→ Exercises to complete
a – Transcribe the portion of the album article between "The Very Best of John Michael Montgomery is" and "his other albums.", inclusive, without any alteration.
b – Reproduce verbatim the lines of the chart-based quiz entries between the line holding "Between -1 and" and the end of those entries, inclusive, leaving out the pictures.

→ Excerpted passage
◆ ◆ ◆ ◆

Greatest hits album by John Michael Montgomery
- Released: August 26, 2003
- Genre: Country
- Label: Warner Bros. Nashville
- Producer: Various original producers New material produced by Byron Gallimore Compilation produced by James Austin and Paige Levy

John Michael Montgomery chronology
| Pictures (2002) | The Very Best of John Michael Montgomery (2003) | Mr. Snowman (2003) |

= The Very Best of John Michael Montgomery =

The Very Best of John Michael Montgomery is a compilation album released in 2003 by American country music artist John Michael Montgomery. It features eighteen songs from his first studio albums, ranging from his 1992 debut "Life's a Dance" to 2002's "'Til Nothing Comes Between Us". The tracks "Cool" and "One Day Less" were previously unreleased, and both produced by Byron Gallimore. "Cool" was later released on Montgomery's 2004 album Letters from Home, while "One Day Less" is not on any of his other albums.

◆ ◆ ◆ ◆

→ Chart-based quiz entries
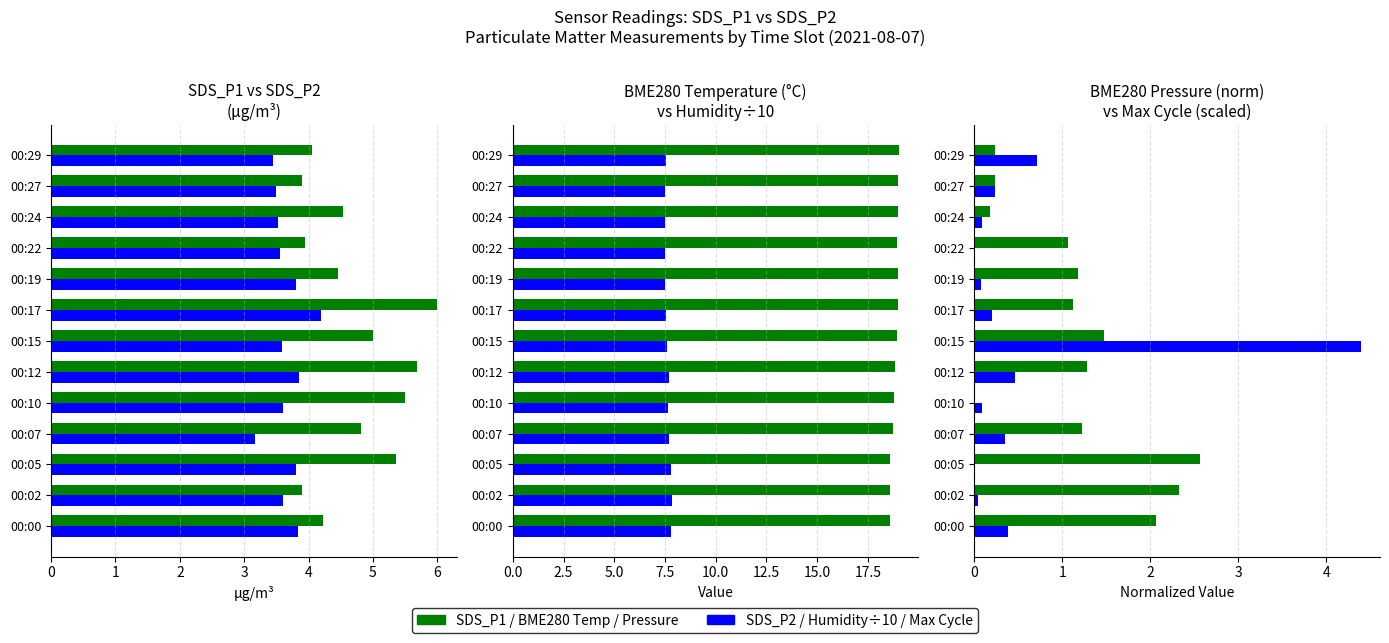

Reading right to left, extract all data points from this chart.

SDS_P1: 4.0	3.9	4.5	4.0	4.5	6.0	5.0	5.7	5.5	4.8	5.3	3.9	4.2
SDS_P2: 3.5	3.5	3.5	3.5	3.8	4.2	3.6	3.9	3.6	3.2	3.8	3.6	3.8
BME280 Temp: 19.0	19.0	19.0	18.9	19.0	19.0	18.9	18.8	18.8	18.7	18.6	18.6	18.6
BME280 Humidity/10: 7.5	7.5	7.5	7.5	7.5	7.5	7.6	7.7	7.7	7.7	7.8	7.8	7.8
BME280 Pressure (norm): 0.2	0.2	0.2	1.1	1.2	1.1	1.5	1.3	0.0	1.2	2.6	2.3	2.1
Max Cycle (scaled): 0.7	0.2	0.1	0.0	0.1	0.2	4.4	0.5	0.1	0.3	0.0	0.0	0.4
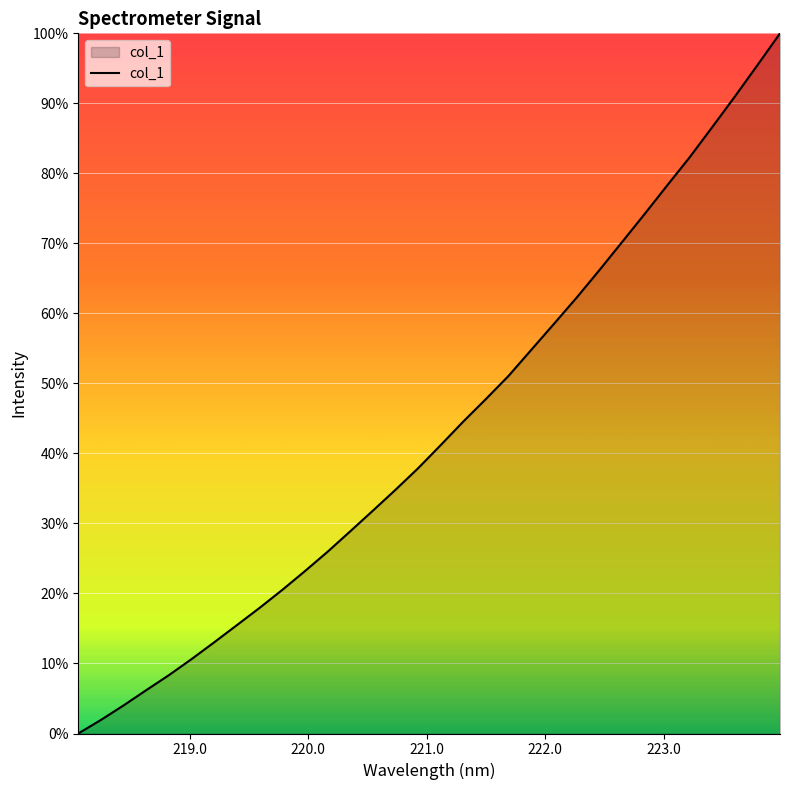

What is the greatest value displayed?

100.0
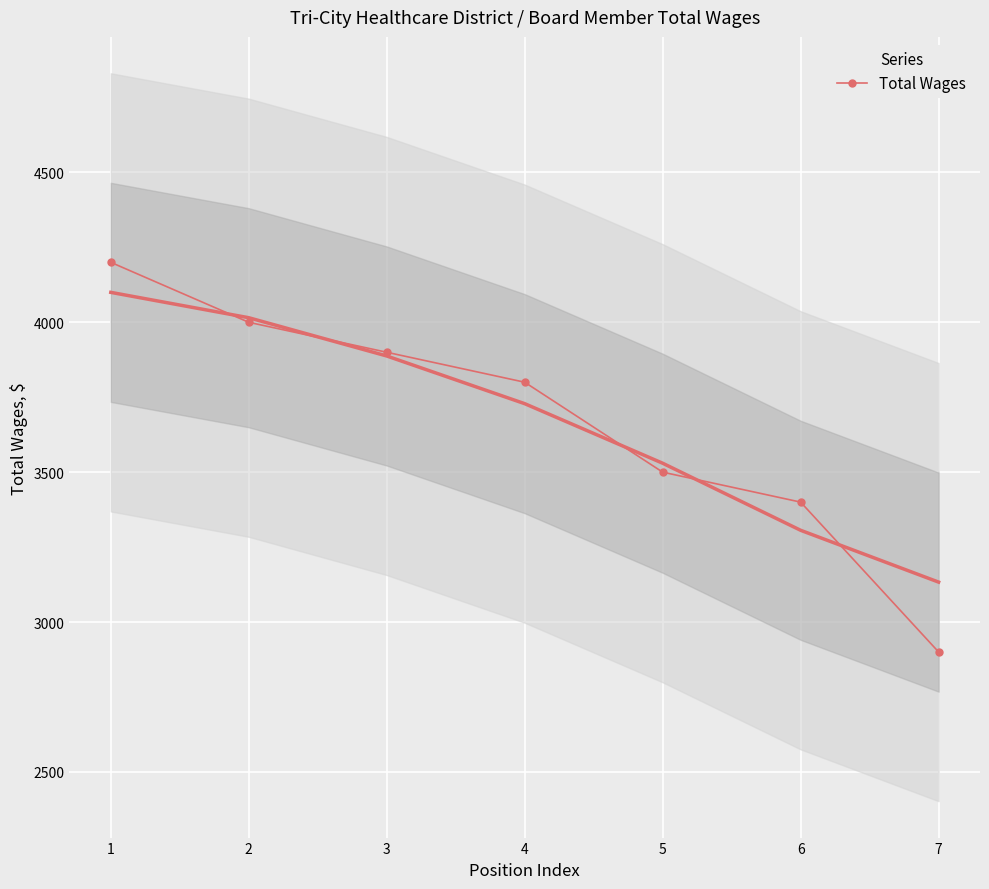

Which label corresponds to the largest value in the chart?

1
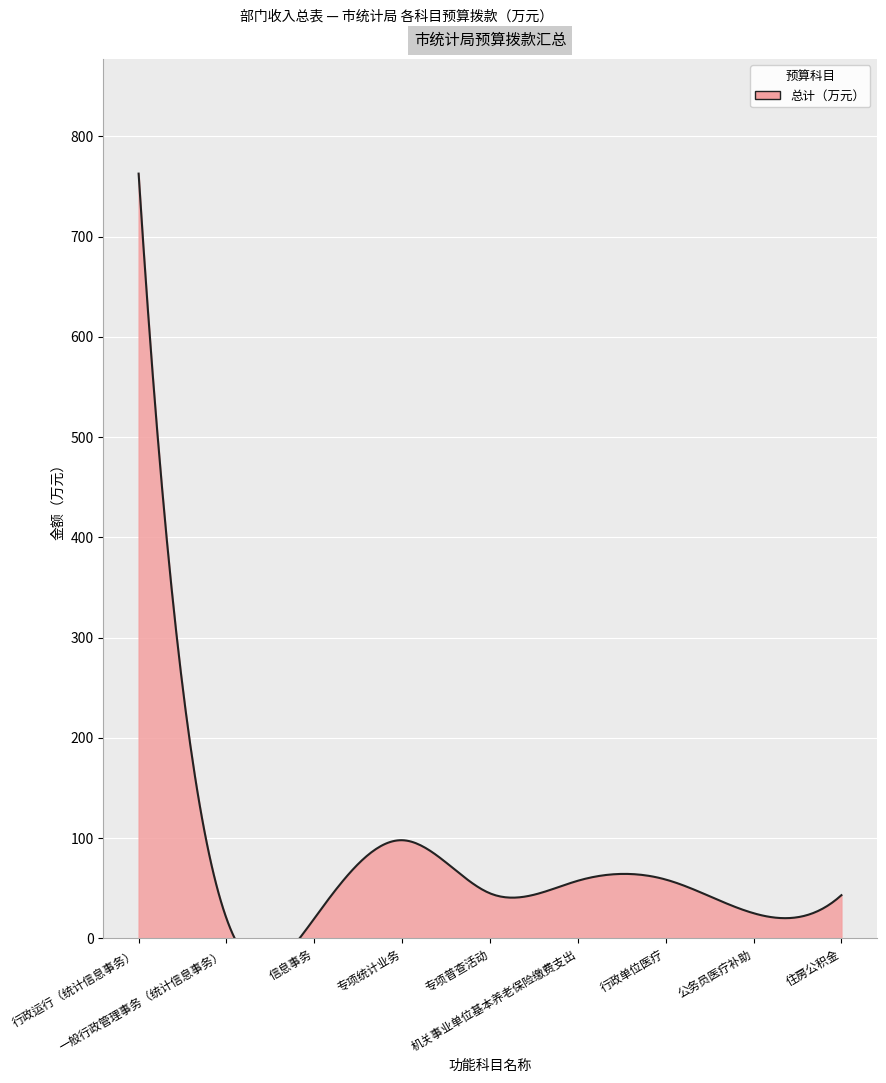

In 总计, how many points are lower than both neighbors (excluding endpoints)?

2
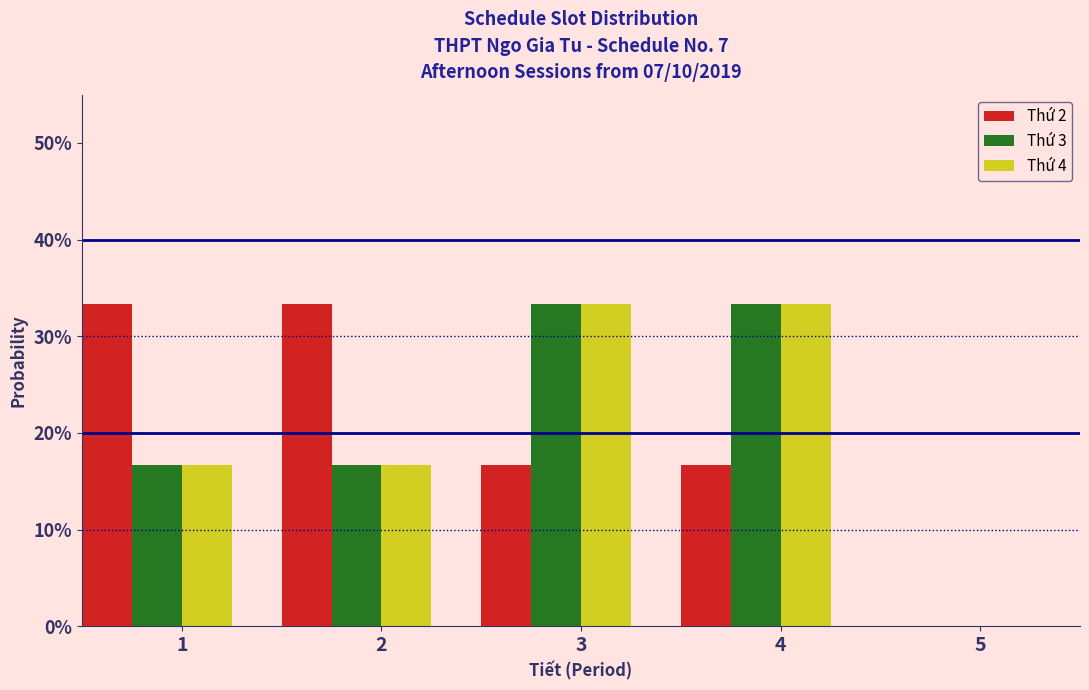

What are all the series names shown in the legend?

Thứ 2, Thứ 3, Thứ 4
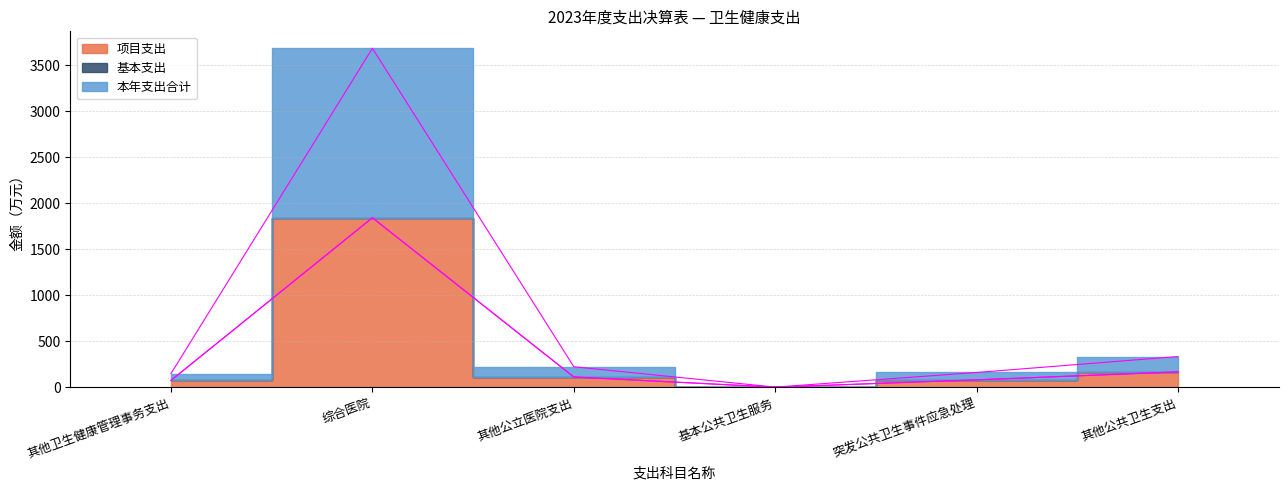

What position from the left is 其他公共卫生支出?

6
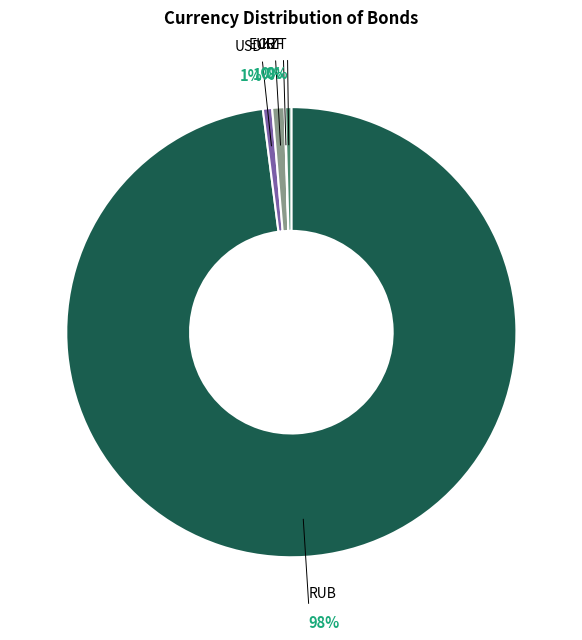

Is KZT the majority of the pie?

No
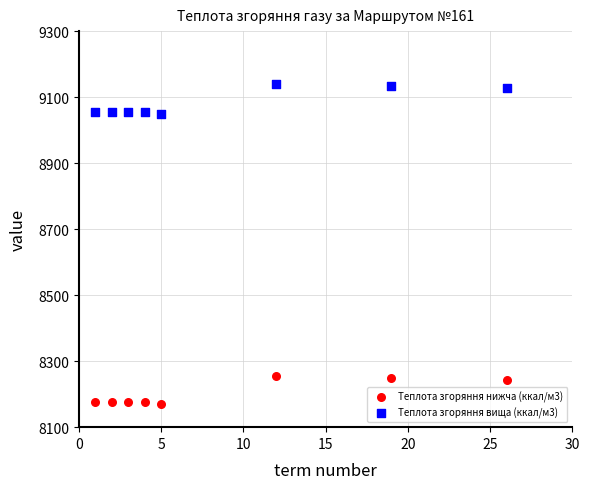

Which series contains the highest Y value?

Теплота згоряння вища (ккал/м3)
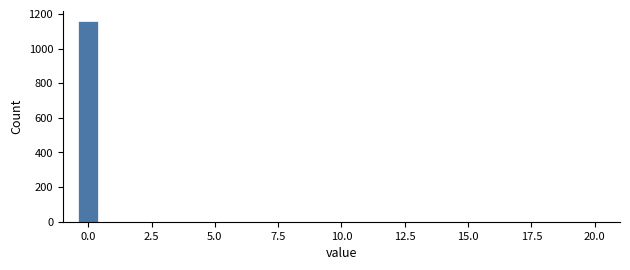

Around what value on the x-axis is the tallest bar? Give the approximate position of its centre, as read against the axis.

0.0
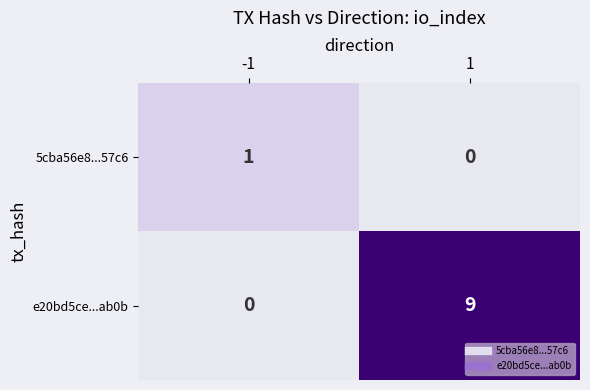

Between -1 and 1, which series saw the biggest shift?

e20bd5ce...ab0b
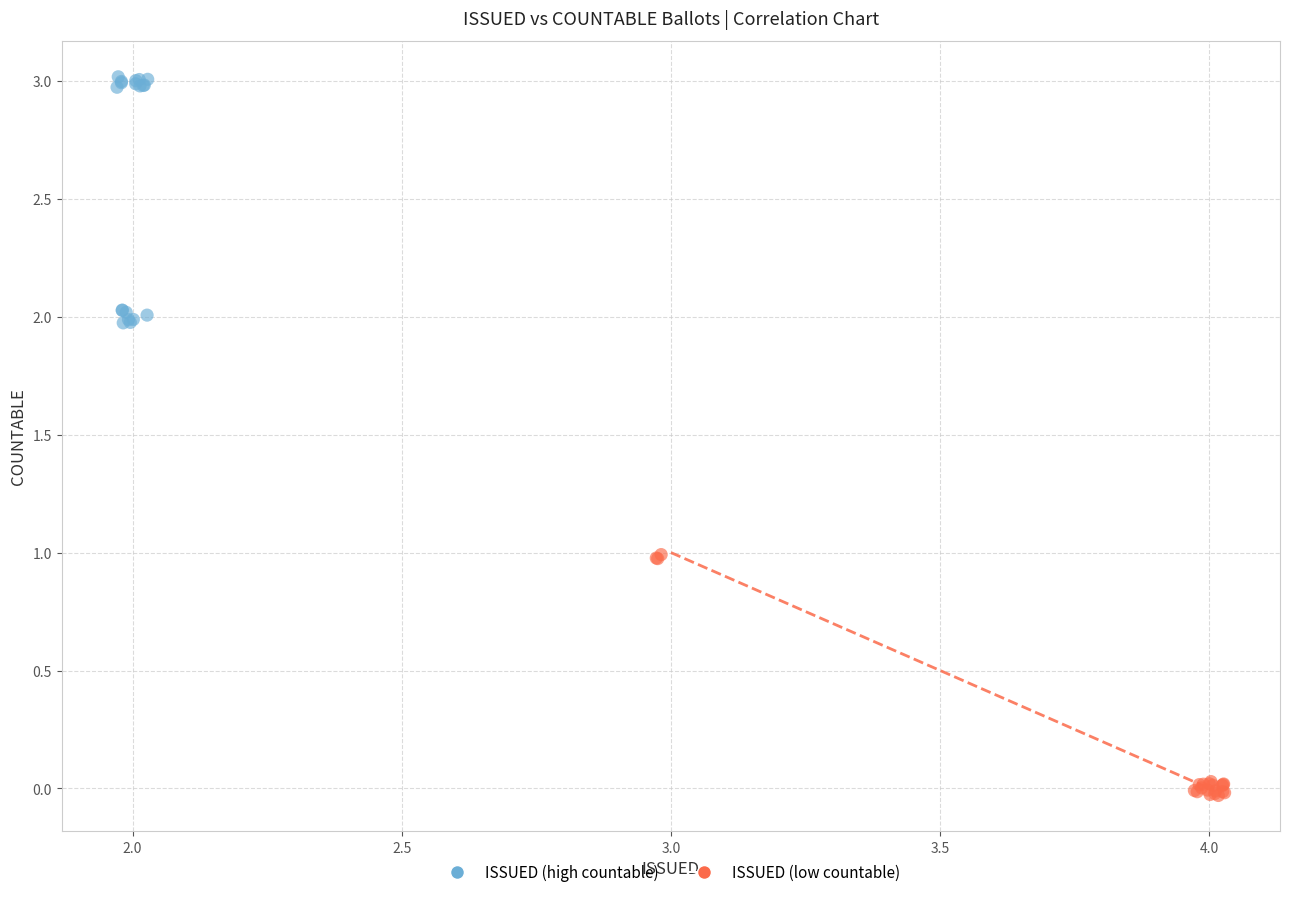

Which series reaches the minimum Y coordinate?

ISSUED (low countable)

◆ ◆ ◆ ◆

→ Answers to the tasks
a –
The Very Best of John Michael Montgomery is a compilation album released in 2003 by American country music artist John Michael Montgomery. It features eighteen songs from his first studio albums, ranging from his 1992 debut "Life's a Dance" to 2002's "'Til Nothing Comes Between Us". The tracks "Cool" and "One Day Less" were previously unreleased, and both produced by Byron Gallimore. "Cool" was later released on Montgomery's 2004 album Letters from Home, while "One Day Less" is not on any of his other albums.

b –
Between -1 and 1, which series saw the biggest shift?

e20bd5ce...ab0b

Which series reaches the minimum Y coordinate?

ISSUED (low countable)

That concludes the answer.